Постановление ЦК ВКП(б) о репертуаре драматических театров, ударившее по всему серьезному и социально значимому в драме, по самому стремлению драматургов приблизиться к драматическим мотивам современности, а затем и обличение с одной стороны зощенковского «копания в самых низменных и мелочных сторонах быта», «пакостничества» и «непотребства», с другой — «буржуазного декадентства» Ахматовой, ее, якобы, цинического отношения к народу и Родине, — ошеломили литераторов, задержали их перья, остановили многие замыслы.

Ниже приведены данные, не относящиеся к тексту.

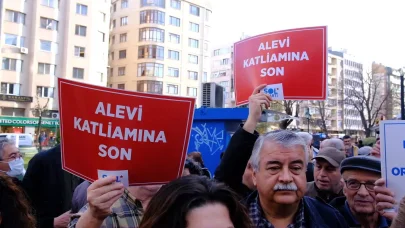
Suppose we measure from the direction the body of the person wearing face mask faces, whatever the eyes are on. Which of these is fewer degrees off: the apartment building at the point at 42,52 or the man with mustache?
the man with mustache

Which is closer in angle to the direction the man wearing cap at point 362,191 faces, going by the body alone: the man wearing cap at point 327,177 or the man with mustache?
the man with mustache

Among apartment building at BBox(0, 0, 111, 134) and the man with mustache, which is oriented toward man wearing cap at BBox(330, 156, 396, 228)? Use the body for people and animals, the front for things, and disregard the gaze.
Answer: the apartment building

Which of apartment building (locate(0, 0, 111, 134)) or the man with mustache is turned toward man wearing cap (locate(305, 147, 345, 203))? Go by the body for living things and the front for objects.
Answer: the apartment building
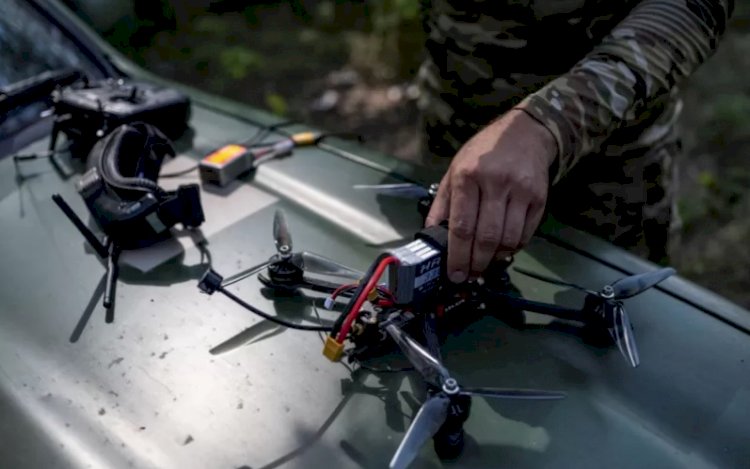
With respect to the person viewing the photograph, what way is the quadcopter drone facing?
facing away from the viewer and to the right of the viewer

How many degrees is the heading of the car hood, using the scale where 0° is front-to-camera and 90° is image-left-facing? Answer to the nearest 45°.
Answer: approximately 315°
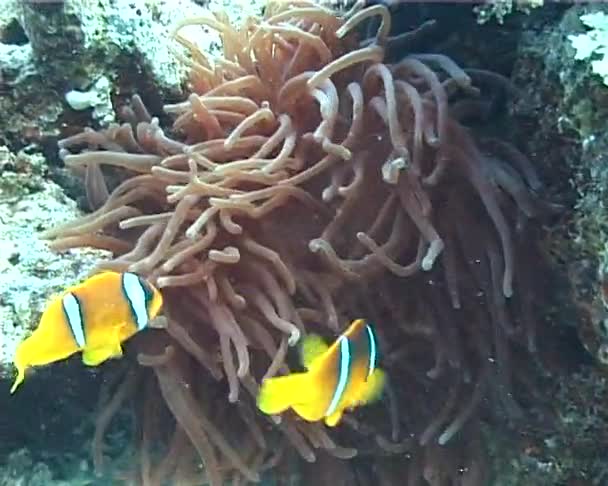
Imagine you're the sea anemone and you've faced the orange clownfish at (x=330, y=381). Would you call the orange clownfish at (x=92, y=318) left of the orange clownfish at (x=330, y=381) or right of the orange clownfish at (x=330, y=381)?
right

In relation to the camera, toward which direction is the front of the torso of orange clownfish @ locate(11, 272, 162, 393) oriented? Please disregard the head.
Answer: to the viewer's right

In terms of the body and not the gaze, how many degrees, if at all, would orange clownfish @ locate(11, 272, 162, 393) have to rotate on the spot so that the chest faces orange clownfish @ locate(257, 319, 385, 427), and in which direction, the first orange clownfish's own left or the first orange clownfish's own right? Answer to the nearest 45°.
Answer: approximately 45° to the first orange clownfish's own right

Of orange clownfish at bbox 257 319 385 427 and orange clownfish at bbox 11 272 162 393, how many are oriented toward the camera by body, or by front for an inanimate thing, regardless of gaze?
0

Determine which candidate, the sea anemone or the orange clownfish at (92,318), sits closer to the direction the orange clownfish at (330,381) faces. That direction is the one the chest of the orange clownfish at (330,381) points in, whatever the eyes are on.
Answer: the sea anemone

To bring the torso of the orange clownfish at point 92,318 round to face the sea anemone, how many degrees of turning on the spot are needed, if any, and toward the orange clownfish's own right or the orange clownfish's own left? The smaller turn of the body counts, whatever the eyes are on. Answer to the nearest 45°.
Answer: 0° — it already faces it

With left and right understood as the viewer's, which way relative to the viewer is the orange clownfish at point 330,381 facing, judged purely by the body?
facing away from the viewer and to the right of the viewer

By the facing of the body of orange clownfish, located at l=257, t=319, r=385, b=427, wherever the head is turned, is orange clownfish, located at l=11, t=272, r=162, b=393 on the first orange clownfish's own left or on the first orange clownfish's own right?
on the first orange clownfish's own left
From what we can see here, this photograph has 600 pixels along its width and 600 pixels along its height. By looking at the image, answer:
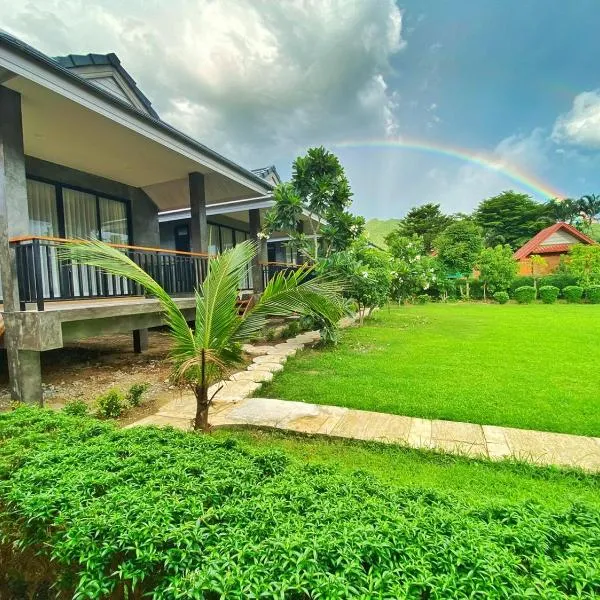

Так была дана поистине зеленая улица приспособленцам и конъюнктурщикам, литераторам (и режиссерам, и художникам), готовым весьма скромными художественными средствами (а то и при полной их нищете!) обслужить нехитрую социальную схему: социализм в стране построен, последний советский человек, как утверждал А. Жданов, выше любого лучшего человека западного мира, плохой человек такая редкость у нас, он столь нетипичен, что и заниматься им кощунственно, остается наблюдать за тем, как разрешают свои частные житейские проблемы превосходные люди с беднягами просто хорошими.
Против таких воззрений и пьес, воплотивших их, и выступали, увы, слишком мягко, половинчато театральные критики.
Но даже вознесенные антикосмополитической кампанией драматурги, рыцари «бесконфликтности», не решались приписать нам «теорию бесконфликтности», — как-то слишком уж неправдоподобно получилось бы, как в дурном сне. А Константин Симонов, теоретизируя, совершил такую непростительную ошибку [35] .
Получалось так, что и «теорию бесконфликтности» изобрели мы, критики, и не по врожденному «эстетству», а трезво и умышленно, к вящей пользе капиталистического мира.
35
Партийный функционер, один из златоустов, готовых подхватить и развить любое положение Сталина (и не только Сталина), председатель Художественного совета при Министерстве кинематографии СССР Л. Ф Ильичев, выступая на пятидневном совещании киноактива страны в начале марта 1949 года, потребовал «решительнее и скорее» освобождать наше искусство от антипатриотов, завершить «полный разгром всех космополитов, их явных и тайных приверженцев, сейчас, когда советская страна осуществляет переход от социализма к коммунизму». Проповедника пролетарского интернационализма настолько не смущало, что ярость «очищения» бьет по тем, кто «без роду и племени», по «беспачпортным бродягам», хотя и при «серпастых и молоткастых» гордых паспортах! Ему важно было в который раз пропеть зорю, а поелику коммунизм рядом, только руку протяни, то и да здравствует «конфликт хорошего с лучшим».